Here are some photos of my recent stay and where things happened in the book:
Upper right (with balcony) is where Vi and TB stay in "Ghost Trippin'". It's also one of the most haunted rooms in the hotel. The story goes that a woman named Audra waiting for her fiancé was told he perished at sea. Heartbroken, she hung herself from the attic (when it was open to guests). It turned out her fiancé was alive, after all. When I stayed in that room, my iPad went off to the Cat Stevens' song, "But I Might Die Tonight."
During my recent stay at the hotel, my clock died at 6 a.m., then it came back on later in the day only to die again at 6 a.m. the next morning. My ghost app on my phone gave me the name "Ellen." When I researched ghosts in the hotel, a previous article stated that the reporter also got Ellen on her phone app. Every night I said, "Goodnight, Ellen."
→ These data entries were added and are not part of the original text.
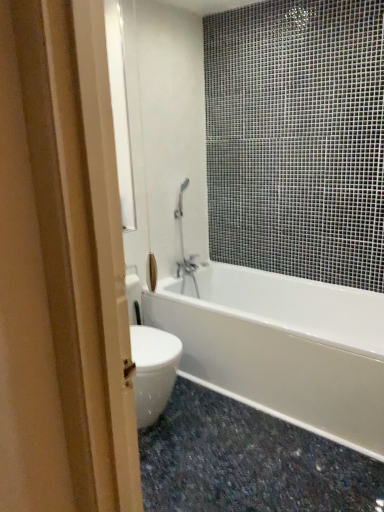
Question: Is white glossy bathtub at center completely or partially inside granite at lower right?

Choices:
 (A) yes
 (B) no

Answer: (B)

Question: Considering the relative positions of granite at lower right and white glossy bathtub at center in the image provided, is granite at lower right behind white glossy bathtub at center?

Choices:
 (A) yes
 (B) no

Answer: (B)

Question: From a real-world perspective, does granite at lower right stand above white glossy bathtub at center?

Choices:
 (A) yes
 (B) no

Answer: (B)

Question: Can you confirm if granite at lower right is positioned to the left of white glossy bathtub at center?

Choices:
 (A) no
 (B) yes

Answer: (B)

Question: Is granite at lower right outside of white glossy bathtub at center?

Choices:
 (A) no
 (B) yes

Answer: (B)

Question: Considering the relative sizes of granite at lower right and white glossy bathtub at center in the image provided, is granite at lower right smaller than white glossy bathtub at center?

Choices:
 (A) no
 (B) yes

Answer: (B)

Question: Is white glossy bathtub at center outside granite at lower right?

Choices:
 (A) no
 (B) yes

Answer: (B)

Question: Is white glossy bathtub at center closer to the viewer compared to granite at lower right?

Choices:
 (A) yes
 (B) no

Answer: (B)

Question: Is white glossy bathtub at center further to camera compared to granite at lower right?

Choices:
 (A) yes
 (B) no

Answer: (A)

Question: Does white glossy bathtub at center have a greater width compared to granite at lower right?

Choices:
 (A) yes
 (B) no

Answer: (B)

Question: Considering the relative sizes of white glossy bathtub at center and granite at lower right in the image provided, is white glossy bathtub at center taller than granite at lower right?

Choices:
 (A) no
 (B) yes

Answer: (B)

Question: Is white glossy bathtub at center not near granite at lower right?

Choices:
 (A) yes
 (B) no

Answer: (B)

Question: Which is correct: granite at lower right is inside white glossy bathtub at center, or outside of it?

Choices:
 (A) inside
 (B) outside

Answer: (B)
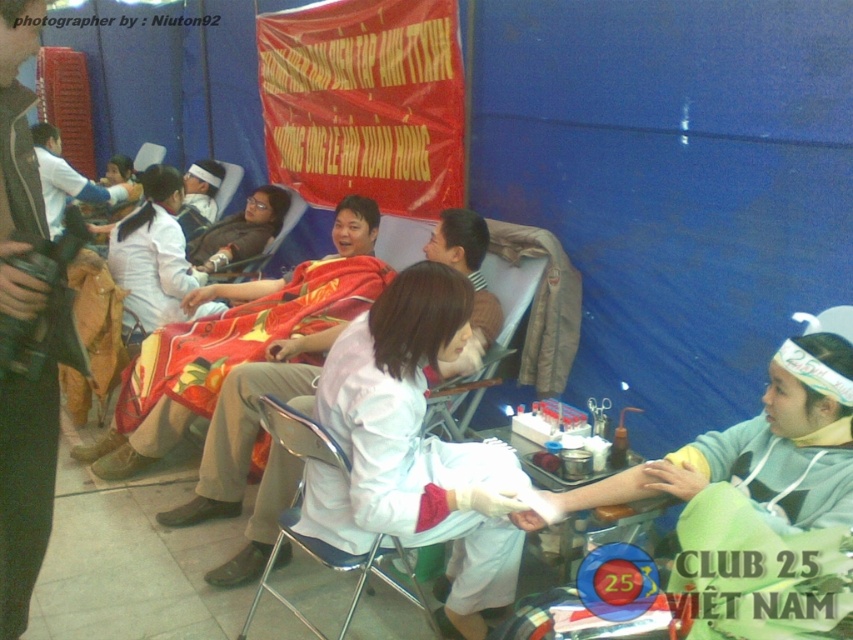
You are standing at the entrance of the blood donation event and notice two points marked on the floor. The first is at point [196,244] and the second is at point [62,205]. Which point is closer to you?

Point [196,244] is closer to the viewer than point [62,205].

You are a volunteer at the blood donation event. You need to hand out a form to the person wearing the matte black jacket at center and the white matte coat at upper left. Which one is closer to you if you are standing at the entrance facing the scene?

The matte black jacket at center is closer to you because it is positioned under the white matte coat at upper left, meaning it is lower in the scene and thus nearer when facing the image.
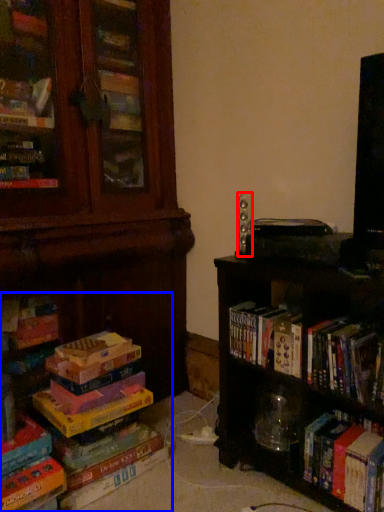
Question: Which object is further to the camera taking this photo, speaker (highlighted by a red box) or book (highlighted by a blue box)?

Choices:
 (A) speaker
 (B) book

Answer: (A)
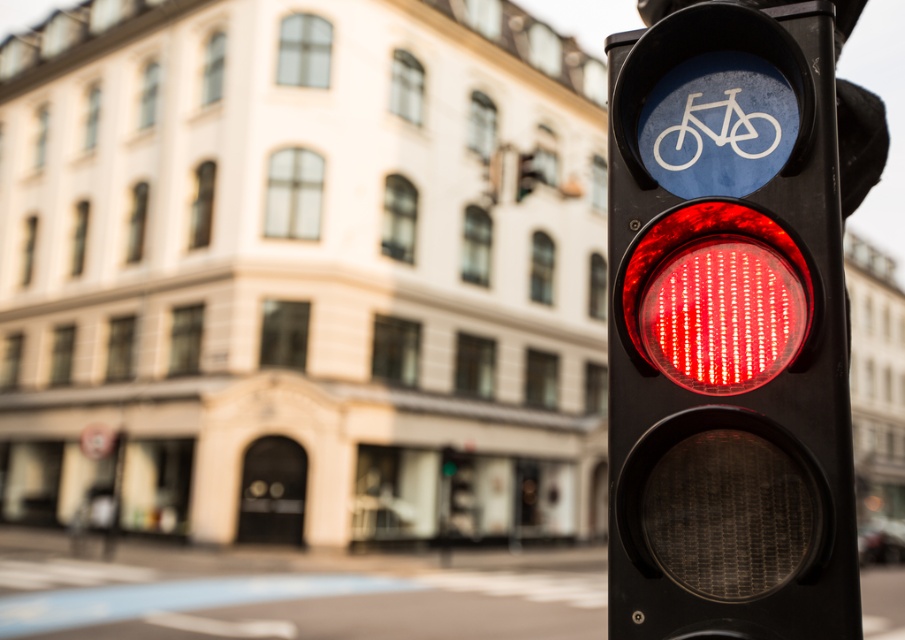
Question: Which point is closer to the camera taking this photo?

Choices:
 (A) (655, 147)
 (B) (624, 582)

Answer: (B)

Question: Which object appears closest to the camera in this image?

Choices:
 (A) matte black traffic light at right
 (B) white plastic bicycle at upper center

Answer: (A)

Question: Which of the following is the closest to the observer?

Choices:
 (A) matte black traffic light at right
 (B) white plastic bicycle at upper center

Answer: (A)

Question: Where is matte black traffic light at right located in relation to white plastic bicycle at upper center in the image?

Choices:
 (A) right
 (B) left

Answer: (B)

Question: Is matte black traffic light at right bigger than white plastic bicycle at upper center?

Choices:
 (A) no
 (B) yes

Answer: (B)

Question: Is matte black traffic light at right below white plastic bicycle at upper center?

Choices:
 (A) yes
 (B) no

Answer: (A)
This is the grand lobby of the hotel with the restaurant to the left. Viola met with FBI Agent Clayton Ginsburg for breakfast here.
This painting of Spanish Governor Bernardo Galvez is said to be haunted. His eyes do follow you around the room but people are known to spot a skull in the artwork. He is just one of many ghosts who frequent the hotel.
Galvez headed Louisiana in the 1700s when it was under Spanish rule. When Spain joined France in the American Revolution, Galvez collected troops made up of Louisiana residents and the newly arrived Cajuns and took Manchac and Baton Rouge. You can read about this amazing military feat in my historical romance, "Gabrielle," part of my Cajun Series.
At left, the hotel at night. At right, me in the elevator where Viola and TB have a romantic moment. (Hint, it's rather steamy.)
The Grand Galvez was known as Hotel Galvez when I visited and wrote the book. Today, it's been renovated by new owners and will be part of the Marriott soon. Note the new colors!